## Exercise brief
Copy out the lines below that hold the word "over".

[Saved entries]
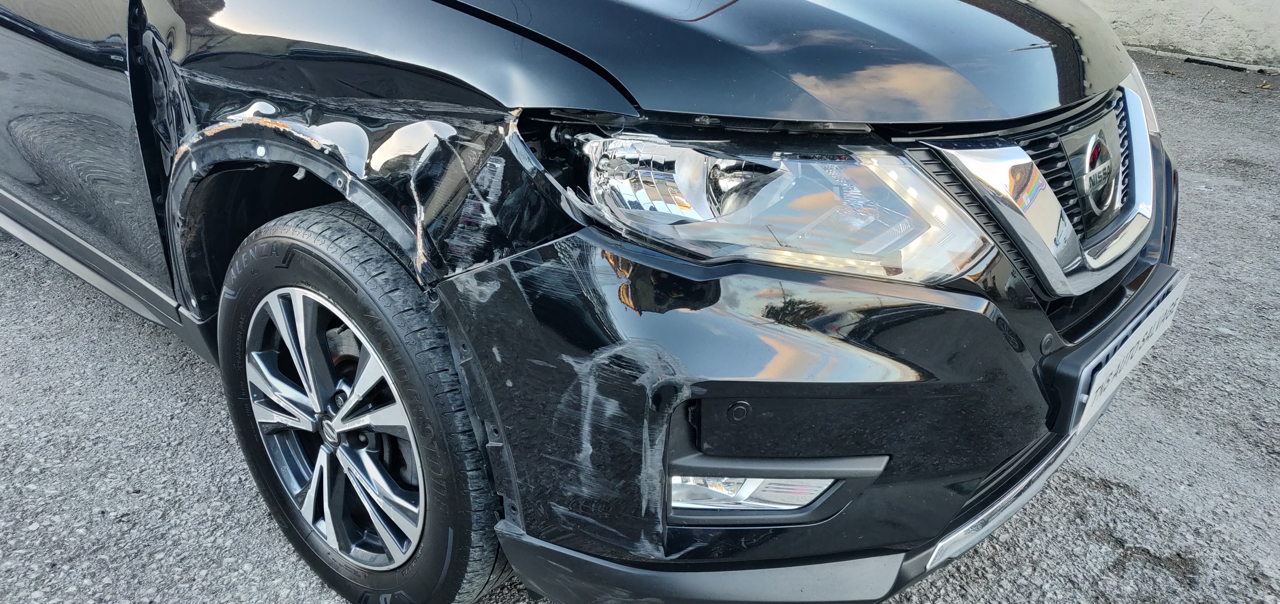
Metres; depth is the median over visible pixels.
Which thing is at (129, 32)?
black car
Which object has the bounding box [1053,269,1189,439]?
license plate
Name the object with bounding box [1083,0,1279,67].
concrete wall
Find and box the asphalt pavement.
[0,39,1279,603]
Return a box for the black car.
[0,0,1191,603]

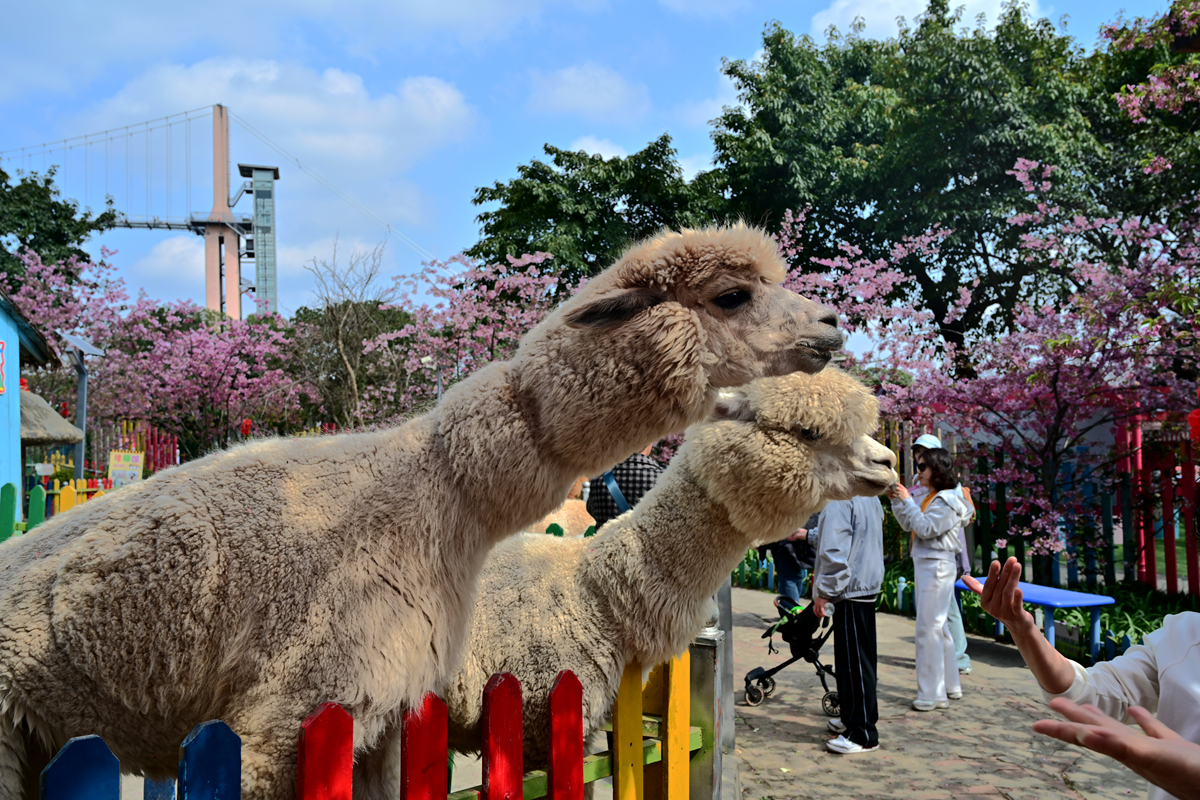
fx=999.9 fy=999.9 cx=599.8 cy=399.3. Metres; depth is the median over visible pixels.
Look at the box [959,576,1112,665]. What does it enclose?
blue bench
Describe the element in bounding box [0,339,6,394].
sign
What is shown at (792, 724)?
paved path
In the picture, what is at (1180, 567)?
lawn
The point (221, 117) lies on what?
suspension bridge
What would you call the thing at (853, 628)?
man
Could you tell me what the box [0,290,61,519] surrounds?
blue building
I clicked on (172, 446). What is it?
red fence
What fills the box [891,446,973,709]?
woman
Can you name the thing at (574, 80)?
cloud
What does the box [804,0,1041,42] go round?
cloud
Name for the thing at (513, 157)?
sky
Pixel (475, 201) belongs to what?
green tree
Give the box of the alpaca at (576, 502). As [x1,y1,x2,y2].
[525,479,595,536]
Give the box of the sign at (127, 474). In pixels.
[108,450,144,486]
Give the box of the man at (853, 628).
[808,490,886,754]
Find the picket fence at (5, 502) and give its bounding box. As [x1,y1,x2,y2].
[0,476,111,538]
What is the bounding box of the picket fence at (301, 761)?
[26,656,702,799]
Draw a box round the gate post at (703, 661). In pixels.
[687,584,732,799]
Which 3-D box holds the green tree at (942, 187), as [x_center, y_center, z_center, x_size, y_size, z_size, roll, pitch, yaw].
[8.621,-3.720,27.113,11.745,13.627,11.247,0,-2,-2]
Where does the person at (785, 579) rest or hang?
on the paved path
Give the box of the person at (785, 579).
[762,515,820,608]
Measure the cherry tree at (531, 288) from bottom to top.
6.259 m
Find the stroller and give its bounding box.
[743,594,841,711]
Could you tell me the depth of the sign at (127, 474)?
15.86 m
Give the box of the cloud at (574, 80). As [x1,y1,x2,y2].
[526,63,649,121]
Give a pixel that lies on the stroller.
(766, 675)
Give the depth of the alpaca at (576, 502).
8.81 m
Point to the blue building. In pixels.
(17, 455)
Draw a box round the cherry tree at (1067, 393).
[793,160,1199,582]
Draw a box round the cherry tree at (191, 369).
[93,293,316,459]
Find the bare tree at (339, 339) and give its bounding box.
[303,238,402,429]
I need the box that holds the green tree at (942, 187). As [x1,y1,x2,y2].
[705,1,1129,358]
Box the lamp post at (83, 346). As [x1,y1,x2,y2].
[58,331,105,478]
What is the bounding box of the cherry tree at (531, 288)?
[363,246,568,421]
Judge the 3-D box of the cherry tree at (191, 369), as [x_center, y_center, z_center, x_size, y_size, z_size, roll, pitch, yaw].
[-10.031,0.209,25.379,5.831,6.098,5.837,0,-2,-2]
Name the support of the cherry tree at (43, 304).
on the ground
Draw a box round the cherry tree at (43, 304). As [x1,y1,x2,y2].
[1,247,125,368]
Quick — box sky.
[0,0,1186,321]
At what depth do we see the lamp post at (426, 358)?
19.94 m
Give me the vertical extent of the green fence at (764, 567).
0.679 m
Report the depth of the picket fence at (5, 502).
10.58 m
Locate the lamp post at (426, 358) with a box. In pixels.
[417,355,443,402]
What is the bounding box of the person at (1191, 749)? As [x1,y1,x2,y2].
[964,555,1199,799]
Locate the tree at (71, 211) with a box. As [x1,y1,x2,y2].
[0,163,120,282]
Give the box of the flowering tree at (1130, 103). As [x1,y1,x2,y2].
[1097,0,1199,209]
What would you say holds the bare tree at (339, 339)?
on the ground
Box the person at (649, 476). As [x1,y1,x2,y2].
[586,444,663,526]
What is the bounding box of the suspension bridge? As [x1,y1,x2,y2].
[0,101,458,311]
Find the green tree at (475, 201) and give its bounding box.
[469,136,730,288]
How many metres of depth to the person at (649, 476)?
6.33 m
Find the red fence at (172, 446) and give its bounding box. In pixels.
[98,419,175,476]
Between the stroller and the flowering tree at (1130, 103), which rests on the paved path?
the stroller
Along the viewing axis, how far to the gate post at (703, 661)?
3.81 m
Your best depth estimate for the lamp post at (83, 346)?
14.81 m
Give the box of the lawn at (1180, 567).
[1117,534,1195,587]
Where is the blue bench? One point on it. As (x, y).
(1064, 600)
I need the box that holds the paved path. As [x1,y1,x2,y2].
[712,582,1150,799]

## Your solution
Metres; depth is the median over visible pixels.
fx=999.9 fy=999.9 cx=599.8 cy=399.3. Metres; depth is the median over visible pixels.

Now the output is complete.